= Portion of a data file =
● ● ●

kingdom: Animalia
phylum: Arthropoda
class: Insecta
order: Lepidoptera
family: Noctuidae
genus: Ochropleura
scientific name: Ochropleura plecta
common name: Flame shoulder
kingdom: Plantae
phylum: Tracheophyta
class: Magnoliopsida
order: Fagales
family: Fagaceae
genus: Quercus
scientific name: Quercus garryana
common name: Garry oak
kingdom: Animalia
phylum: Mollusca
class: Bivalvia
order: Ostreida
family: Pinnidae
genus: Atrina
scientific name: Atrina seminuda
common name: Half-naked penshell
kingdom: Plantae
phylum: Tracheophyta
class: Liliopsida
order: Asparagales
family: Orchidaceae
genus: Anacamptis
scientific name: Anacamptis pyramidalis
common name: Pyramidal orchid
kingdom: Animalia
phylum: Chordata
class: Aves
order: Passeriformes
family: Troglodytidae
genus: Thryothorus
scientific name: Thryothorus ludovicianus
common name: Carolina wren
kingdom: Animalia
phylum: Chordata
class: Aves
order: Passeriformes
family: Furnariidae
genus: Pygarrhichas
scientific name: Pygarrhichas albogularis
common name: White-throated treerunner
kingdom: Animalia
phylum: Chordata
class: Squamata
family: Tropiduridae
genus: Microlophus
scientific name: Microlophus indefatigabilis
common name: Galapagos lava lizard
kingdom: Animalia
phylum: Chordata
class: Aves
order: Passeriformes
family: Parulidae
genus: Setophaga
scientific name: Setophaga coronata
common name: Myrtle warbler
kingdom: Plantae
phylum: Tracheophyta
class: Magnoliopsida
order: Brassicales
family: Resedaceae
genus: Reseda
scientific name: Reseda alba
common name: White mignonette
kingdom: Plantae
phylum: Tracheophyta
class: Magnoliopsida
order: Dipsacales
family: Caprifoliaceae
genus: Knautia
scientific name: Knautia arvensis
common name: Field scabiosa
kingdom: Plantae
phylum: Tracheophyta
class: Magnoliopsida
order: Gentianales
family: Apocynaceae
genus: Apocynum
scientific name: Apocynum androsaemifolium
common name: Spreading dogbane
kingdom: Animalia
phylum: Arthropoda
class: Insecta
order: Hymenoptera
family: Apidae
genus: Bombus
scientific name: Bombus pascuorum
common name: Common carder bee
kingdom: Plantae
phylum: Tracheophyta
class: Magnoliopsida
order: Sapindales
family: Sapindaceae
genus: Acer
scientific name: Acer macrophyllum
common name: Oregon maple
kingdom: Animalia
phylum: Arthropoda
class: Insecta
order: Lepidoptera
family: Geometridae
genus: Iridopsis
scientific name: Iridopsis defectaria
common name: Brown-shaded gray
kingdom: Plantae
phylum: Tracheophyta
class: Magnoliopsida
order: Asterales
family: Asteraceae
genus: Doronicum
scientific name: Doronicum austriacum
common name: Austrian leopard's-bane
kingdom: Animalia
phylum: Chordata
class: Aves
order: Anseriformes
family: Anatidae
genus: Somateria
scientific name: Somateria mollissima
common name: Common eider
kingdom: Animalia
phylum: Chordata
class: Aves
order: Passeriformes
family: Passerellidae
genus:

● ● ●

= TASK TO CARRY OUT =
Return each line of the listing above unchanged, from the first to the last.

= IN RESPONSE =
kingdom: Animalia
phylum: Arthropoda
class: Insecta
order: Lepidoptera
family: Noctuidae
genus: Ochropleura
scientific name: Ochropleura plecta
common name: Flame shoulder
kingdom: Plantae
phylum: Tracheophyta
class: Magnoliopsida
order: Fagales
family: Fagaceae
genus: Quercus
scientific name: Quercus garryana
common name: Garry oak
kingdom: Animalia
phylum: Mollusca
class: Bivalvia
order: Ostreida
family: Pinnidae
genus: Atrina
scientific name: Atrina seminuda
common name: Half-naked penshell
kingdom: Plantae
phylum: Tracheophyta
class: Liliopsida
order: Asparagales
family: Orchidaceae
genus: Anacamptis
scientific name: Anacamptis pyramidalis
common name: Pyramidal orchid
kingdom: Animalia
phylum: Chordata
class: Aves
order: Passeriformes
family: Troglodytidae
genus: Thryothorus
scientific name: Thryothorus ludovicianus
common name: Carolina wren
kingdom: Animalia
phylum: Chordata
class: Aves
order: Passeriformes
family: Furnariidae
genus: Pygarrhichas
scientific name: Pygarrhichas albogularis
common name: White-throated treerunner
kingdom: Animalia
phylum: Chordata
class: Squamata
family: Tropiduridae
genus: Microlophus
scientific name: Microlophus indefatigabilis
common name: Galapagos lava lizard
kingdom: Animalia
phylum: Chordata
class: Aves
order: Passeriformes
family: Parulidae
genus: Setophaga
scientific name: Setophaga coronata
common name: Myrtle warbler
kingdom: Plantae
phylum: Tracheophyta
class: Magnoliopsida
order: Brassicales
family: Resedaceae
genus: Reseda
scientific name: Reseda alba
common name: White mignonette
kingdom: Plantae
phylum: Tracheophyta
class: Magnoliopsida
order: Dipsacales
family: Caprifoliaceae
genus: Knautia
scientific name: Knautia arvensis
common name: Field scabiosa
kingdom: Plantae
phylum: Tracheophyta
class: Magnoliopsida
order: Gentianales
family: Apocynaceae
genus: Apocynum
scientific name: Apocynum androsaemifolium
common name: Spreading dogbane
kingdom: Animalia
phylum: Arthropoda
class: Insecta
order: Hymenoptera
family: Apidae
genus: Bombus
scientific name: Bombus pascuorum
common name: Common carder bee
kingdom: Plantae
phylum: Tracheophyta
class: Magnoliopsida
order: Sapindales
family: Sapindaceae
genus: Acer
scientific name: Acer macrophyllum
common name: Oregon maple
kingdom: Animalia
phylum: Arthropoda
class: Insecta
order: Lepidoptera
family: Geometridae
genus: Iridopsis
scientific name: Iridopsis defectaria
common name: Brown-shaded gray
kingdom: Plantae
phylum: Tracheophyta
class: Magnoliopsida
order: Asterales
family: Asteraceae
genus: Doronicum
scientific name: Doronicum austriacum
common name: Austrian leopard's-bane
kingdom: Animalia
phylum: Chordata
class: Aves
order: Anseriformes
family: Anatidae
genus: Somateria
scientific name: Somateria mollissima
common name: Common eider
kingdom: Animalia
phylum: Chordata
class: Aves
order: Passeriformes
family: Passerellidae
genus:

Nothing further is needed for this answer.